Biological and clinical significance of age-PCGT DNAm signature. (A,B) Average methylation values of the 69 age-hypermethylated and 20 age-hypomethylated PCGT CpGs as a function of disease status in 48 cervical cytology samples. (HPVneg) Normal cervical sample not infected with HPV, (HPVpos) normal cervical sample infected with HPV, (HPVpos-Dysplasia) samples infected with HPV and displaying dysplasia. Wilcoxon test P-value between normal and dysplastic condition is given. Number of samples in each group given below boxplots. (C) Histogram distribution of −log10(P-values) from 1000 randomly selected 69 non-age-associated PCGT CpGs.

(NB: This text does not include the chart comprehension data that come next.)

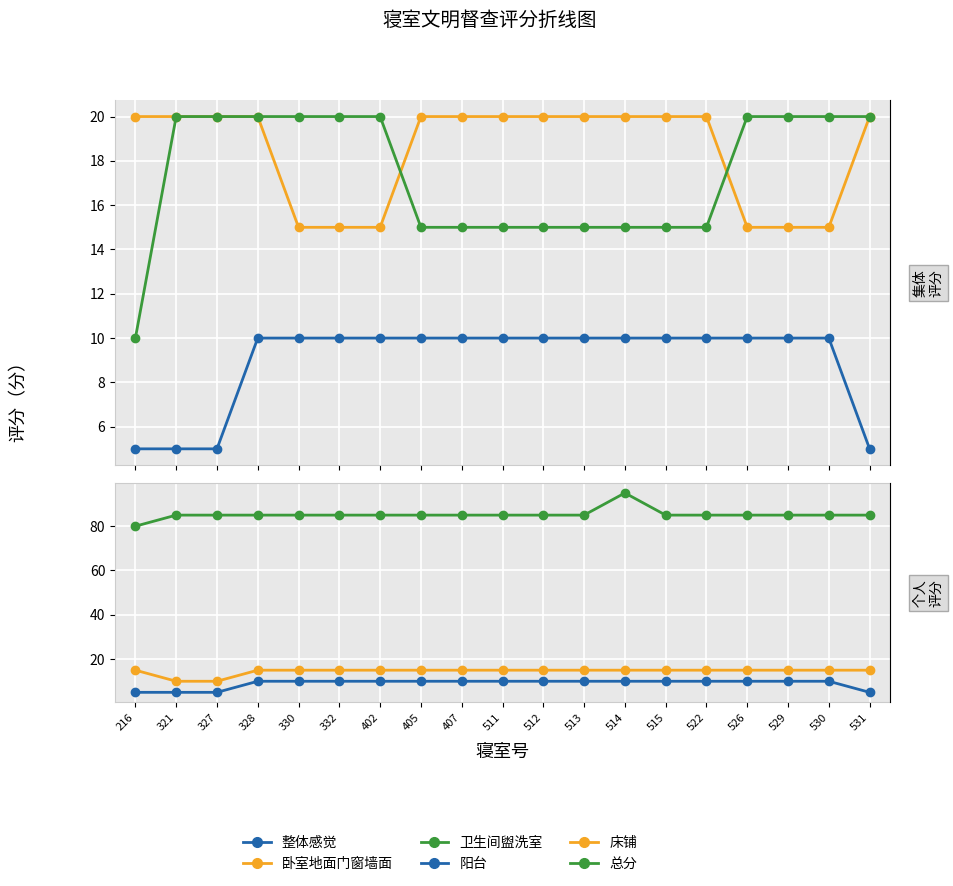

What is the average value of the 总分 series?

85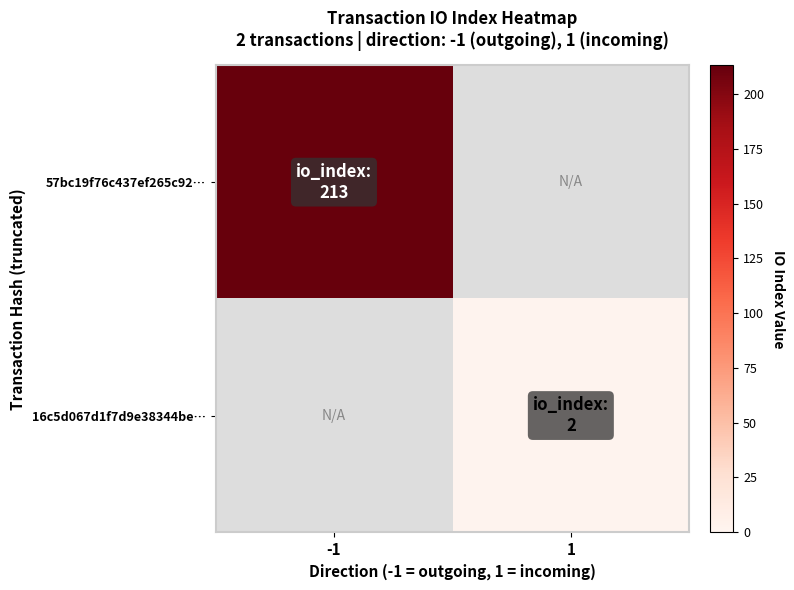

At which label does 57bc19f76c437ef265c92… reach its peak?

-1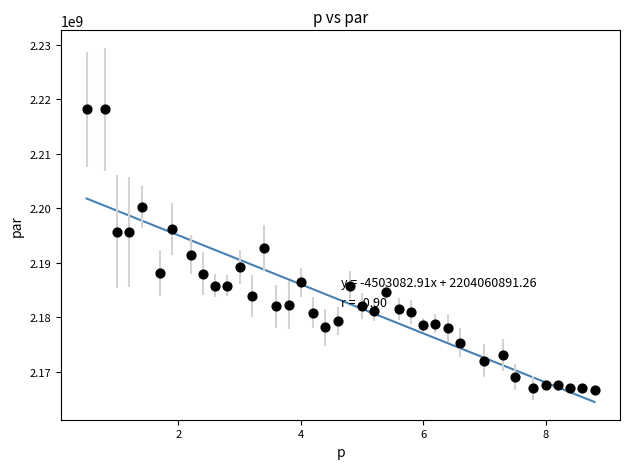

What is the range of Y values (max minus min)?

51564681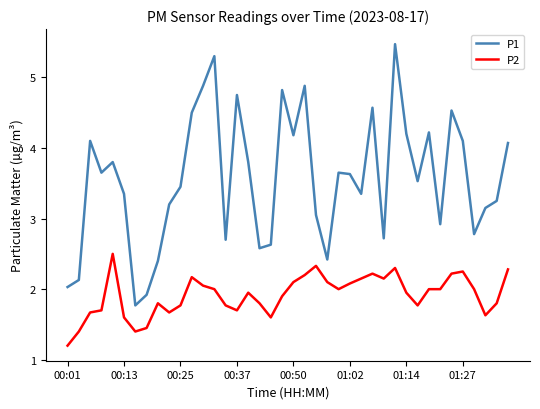

What is the minimum value shown in the chart?

1.2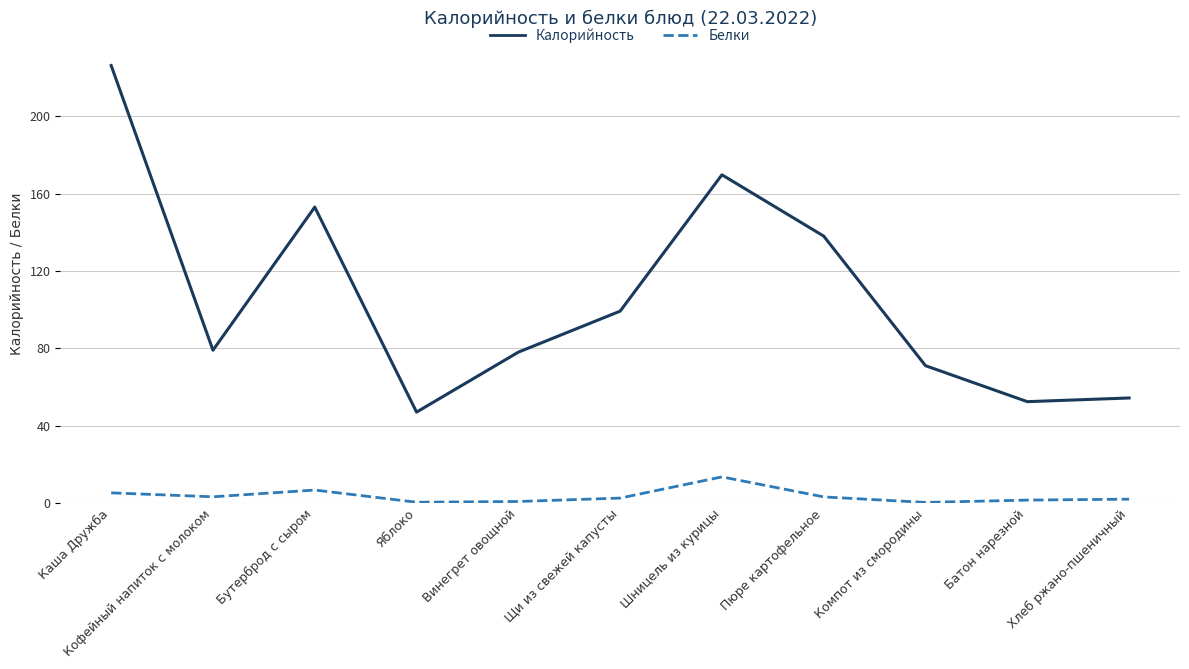

Count the number of data series in this chart.

2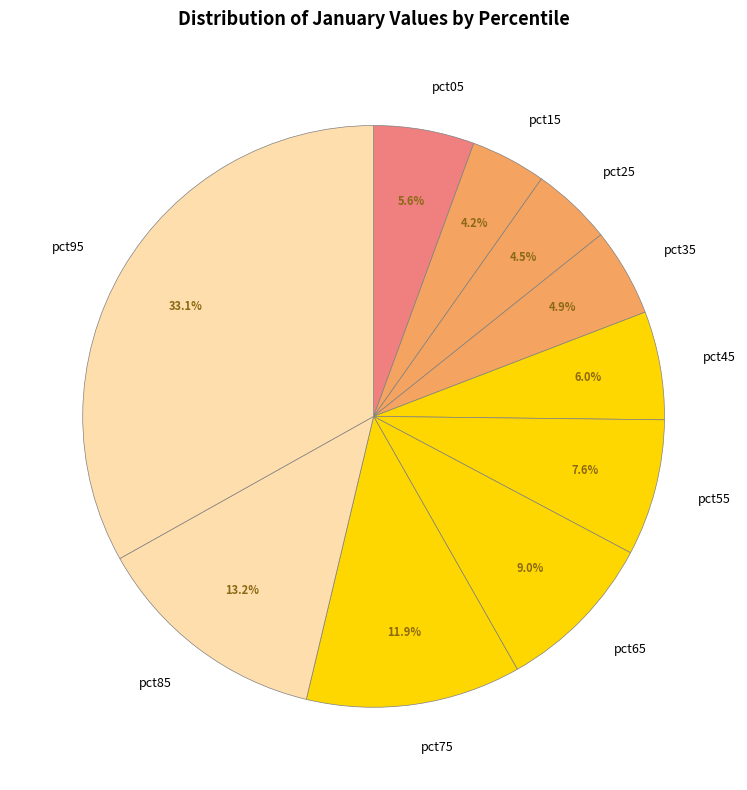

What is the largest slice in the pie chart?

pct95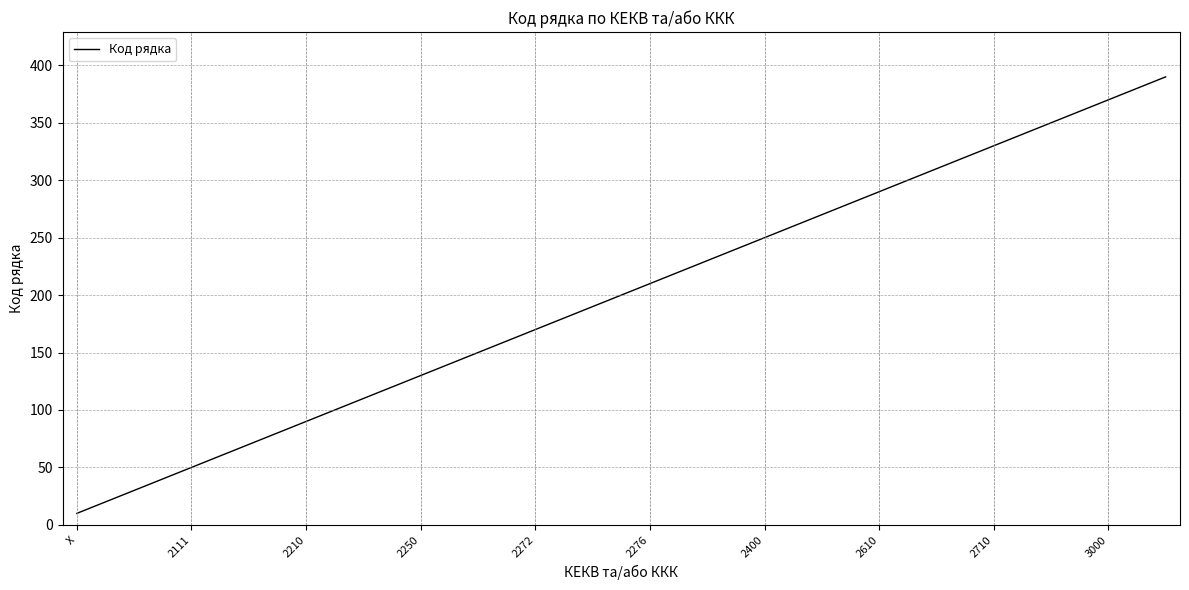

What is the difference between the maximum and minimum values?

380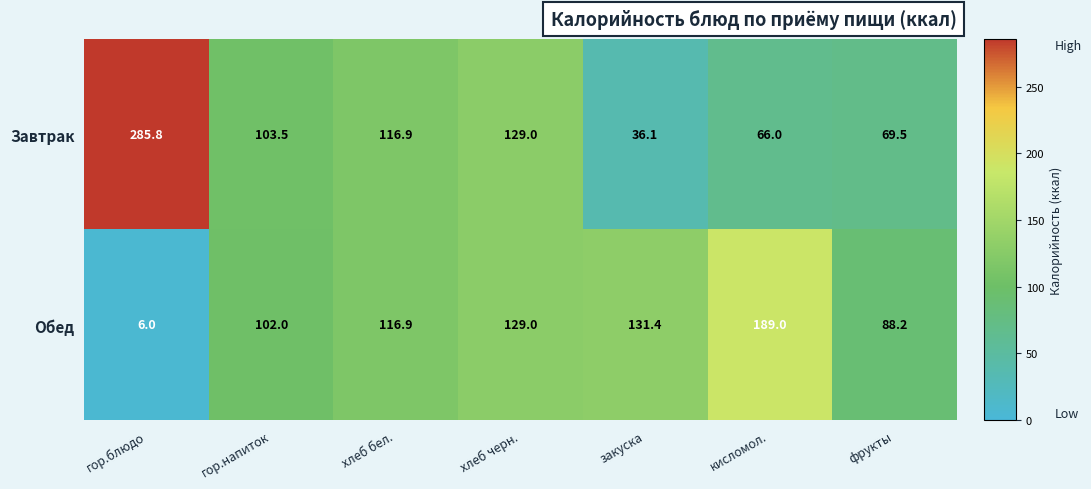

How many data points in Завтрак are less than 103?

3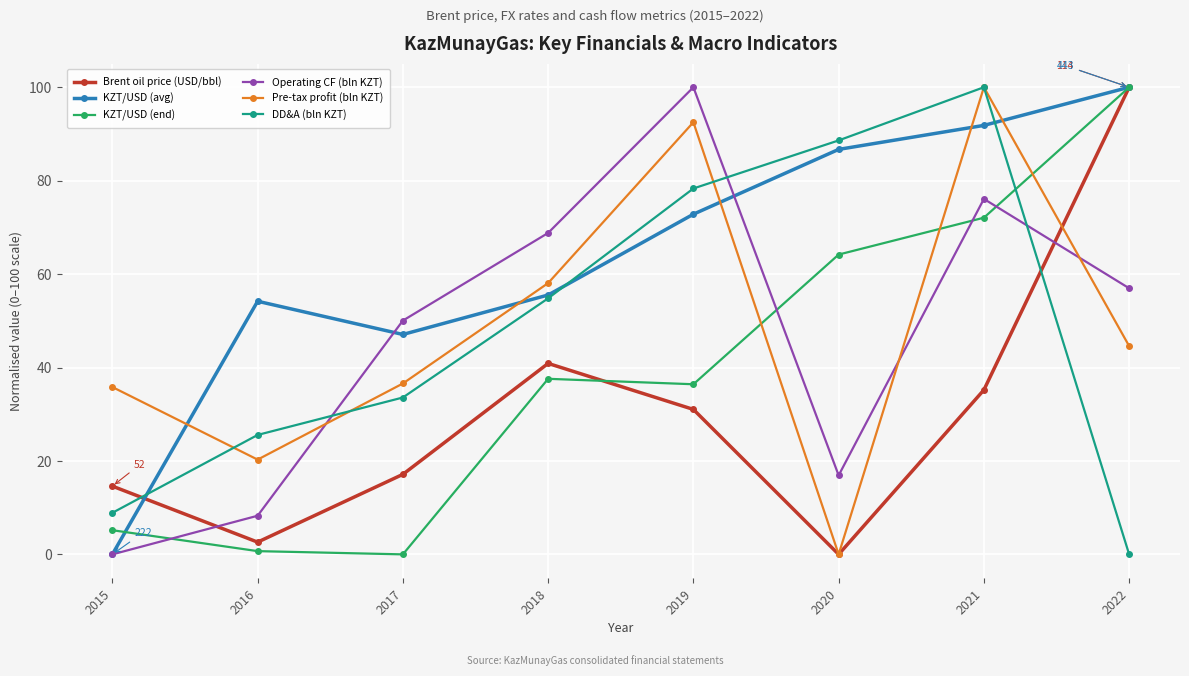

Is the value of KZT/USD (end) at 2021 greater than the value of Brent oil price (USD/bbl) at 2016?

Yes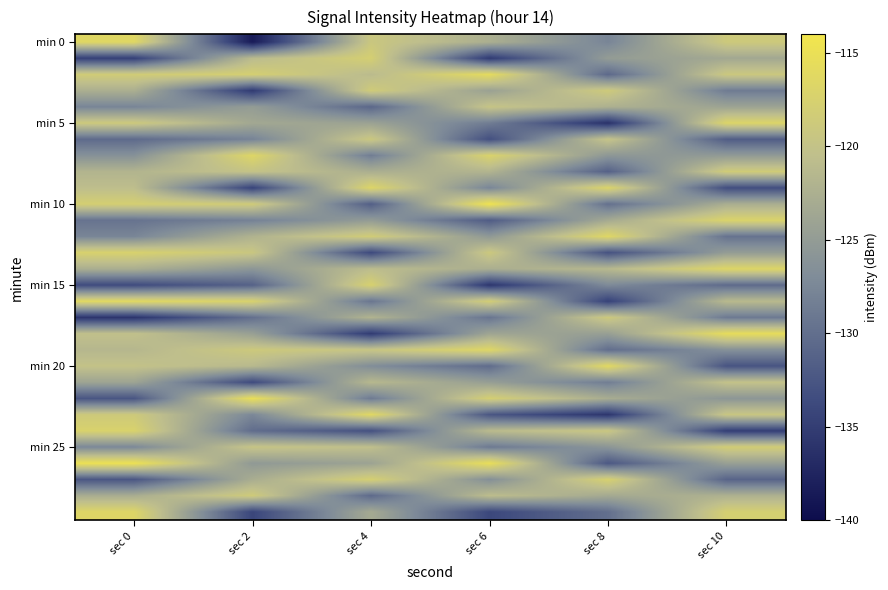

Which category has the lowest value across all series?

sec 2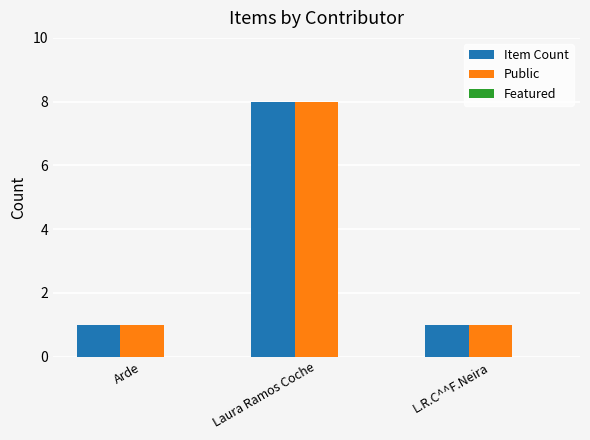

What is the sum of the Item Count values at Laura Ramos Coche and L.R.C^^F.Neira?

9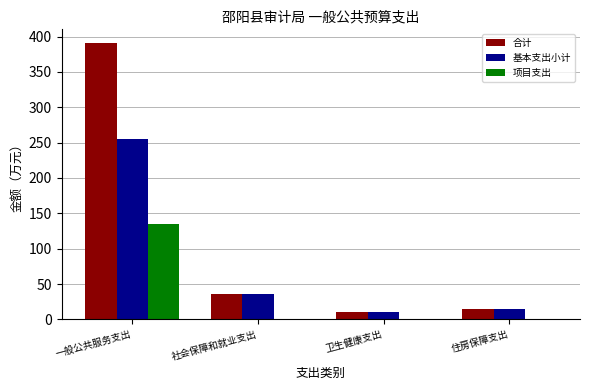

How many groups of bars are there?

4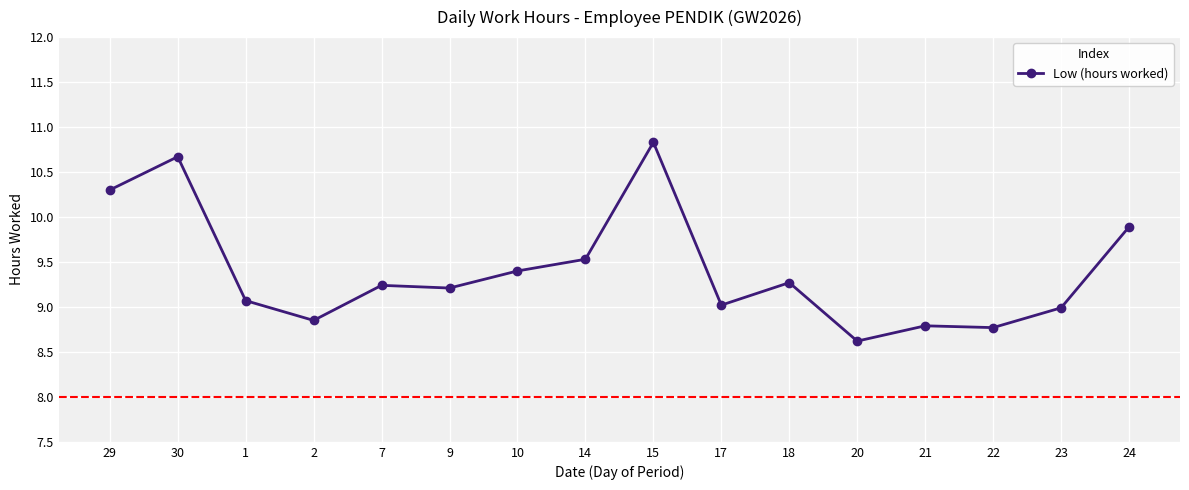

What is the approximate value at 20?

8.6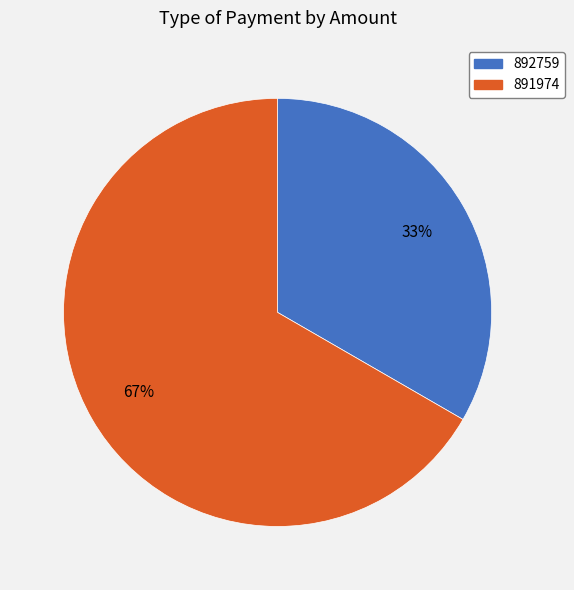

How many segments does this pie chart have?

2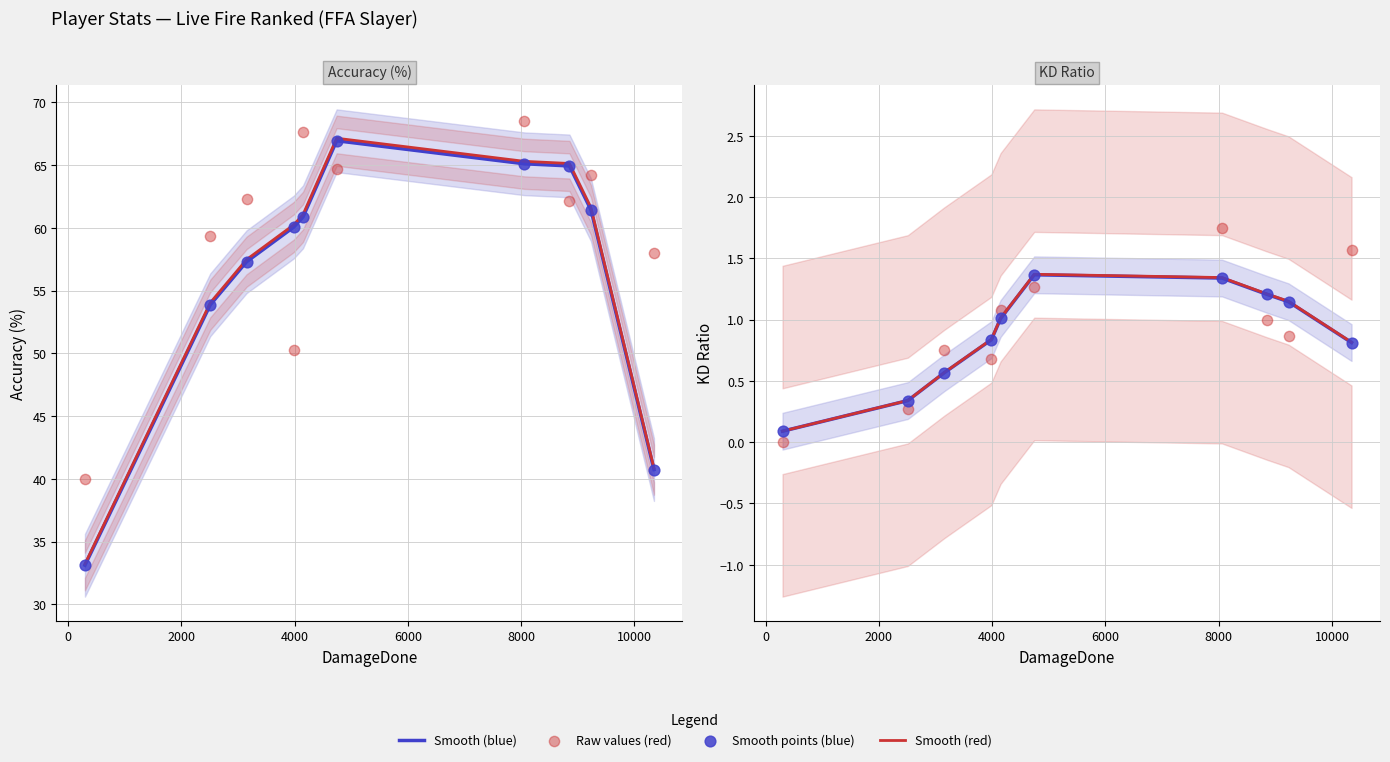

Which series has the largest total across all categories?

Raw values (red)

P-values were derived from the Wilcoxon test. (Red line) −log10(P-value) for the 69 age-hypermethylated PCGT CpGs, (blue line) −log10(P-value) for PCGT CpGs not mapping to age-PCGTs. In less than 0.5% of runs (P < 0.01) were P-values as extreme as the observed one, indicating that the age-PCGTs discriminate the dysplastic condition better than a random set of PCGTs. (D) Heatmap of the 48 cervival samples over the 69 age-hypermethylated PCGT CpGs. Samples were clustered using a Gaussian mixture model and three optimal clusters were inferred using the Bayesian Information Criterion (see Supplemental material). (Orange, brown, pink) Distinct clusters. The disease status of samples is labeled as a color bar (PROGR): (light green) HPVneg, (green) HPVpos+normal, (red) HPVpos+dysplasia. CpGs were clustered according to hierarchical clustering with a Pearson correlation metric. Prior to sample and CpG clustering, methylation profiles of invividual CpGs were renormalized to mean zero and unit standard deviation. Heatmap reflects, for each CpG, relative methylation levels across samples as determined by the renormalized methylation profile. (Blue) Relative high methylation, (yellow) relative low methylation. (E,F) Average gene expression intensity (Affymetrix) values for the 64 age-hypermethylated PCGTs in normal ovarian (OvN) and ovarian cancer tissue (OvC) and in normal cervix (CVX-N) and cervical cancer (CVX-T). Number of samples of each type and Wilcoxon test P-values are given.